Dataset rows
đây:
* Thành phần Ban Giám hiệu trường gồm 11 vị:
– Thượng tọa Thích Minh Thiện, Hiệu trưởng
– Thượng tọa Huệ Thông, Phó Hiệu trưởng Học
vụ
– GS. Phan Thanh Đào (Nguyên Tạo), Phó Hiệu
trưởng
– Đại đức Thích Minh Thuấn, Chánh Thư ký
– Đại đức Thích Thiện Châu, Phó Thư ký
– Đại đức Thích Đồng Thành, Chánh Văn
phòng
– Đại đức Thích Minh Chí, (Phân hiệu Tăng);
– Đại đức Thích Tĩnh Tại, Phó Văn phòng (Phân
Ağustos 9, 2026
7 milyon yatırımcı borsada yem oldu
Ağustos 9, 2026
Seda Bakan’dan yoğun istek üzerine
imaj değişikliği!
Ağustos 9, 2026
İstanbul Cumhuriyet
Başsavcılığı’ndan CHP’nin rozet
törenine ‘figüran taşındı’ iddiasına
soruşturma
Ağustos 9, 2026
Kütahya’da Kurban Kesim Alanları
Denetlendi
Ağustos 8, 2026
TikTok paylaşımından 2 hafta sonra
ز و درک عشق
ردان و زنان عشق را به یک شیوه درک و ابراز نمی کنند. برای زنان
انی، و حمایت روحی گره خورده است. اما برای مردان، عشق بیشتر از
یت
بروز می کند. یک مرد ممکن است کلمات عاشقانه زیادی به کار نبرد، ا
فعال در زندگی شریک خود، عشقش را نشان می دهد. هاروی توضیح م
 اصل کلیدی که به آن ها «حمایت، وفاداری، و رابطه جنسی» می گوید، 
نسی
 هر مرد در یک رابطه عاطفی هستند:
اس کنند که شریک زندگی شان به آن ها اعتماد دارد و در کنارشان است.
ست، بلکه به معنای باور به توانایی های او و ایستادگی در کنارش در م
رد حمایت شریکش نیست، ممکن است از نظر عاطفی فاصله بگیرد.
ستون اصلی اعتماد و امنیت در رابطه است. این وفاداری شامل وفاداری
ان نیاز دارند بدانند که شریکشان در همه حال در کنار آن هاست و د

#### Prompt:
Reproduce every row above verbatim, keeping each line break where it falls.

#### Result of this exercise:
đây:
* Thành phần Ban Giám hiệu trường gồm 11 vị:
– Thượng tọa Thích Minh Thiện, Hiệu trưởng
– Thượng tọa Huệ Thông, Phó Hiệu trưởng Học
vụ
– GS. Phan Thanh Đào (Nguyên Tạo), Phó Hiệu
trưởng
– Đại đức Thích Minh Thuấn, Chánh Thư ký
– Đại đức Thích Thiện Châu, Phó Thư ký
– Đại đức Thích Đồng Thành, Chánh Văn
phòng
– Đại đức Thích Minh Chí, (Phân hiệu Tăng);
– Đại đức Thích Tĩnh Tại, Phó Văn phòng (Phân
Ağustos 9, 2026
7 milyon yatırımcı borsada yem oldu
Ağustos 9, 2026
Seda Bakan’dan yoğun istek üzerine
imaj değişikliği!
Ağustos 9, 2026
İstanbul Cumhuriyet
Başsavcılığı’ndan CHP’nin rozet
törenine ‘figüran taşındı’ iddiasına
soruşturma
Ağustos 9, 2026
Kütahya’da Kurban Kesim Alanları
Denetlendi
Ağustos 8, 2026
TikTok paylaşımından 2 hafta sonra
ز و درک عشق
ردان و زنان عشق را به یک شیوه درک و ابراز نمی کنند. برای زنان
انی، و حمایت روحی گره خورده است. اما برای مردان، عشق بیشتر از
یت
بروز می کند. یک مرد ممکن است کلمات عاشقانه زیادی به کار نبرد، ا
فعال در زندگی شریک خود، عشقش را نشان می دهد. هاروی توضیح م
 اصل کلیدی که به آن ها «حمایت، وفاداری، و رابطه جنسی» می گوید، 
نسی
 هر مرد در یک رابطه عاطفی هستند:
اس کنند که شریک زندگی شان به آن ها اعتماد دارد و در کنارشان است.
ست، بلکه به معنای باور به توانایی های او و ایستادگی در کنارش در م
رد حمایت شریکش نیست، ممکن است از نظر عاطفی فاصله بگیرد.
ستون اصلی اعتماد و امنیت در رابطه است. این وفاداری شامل وفاداری
ان نیاز دارند بدانند که شریکشان در همه حال در کنار آن هاست و د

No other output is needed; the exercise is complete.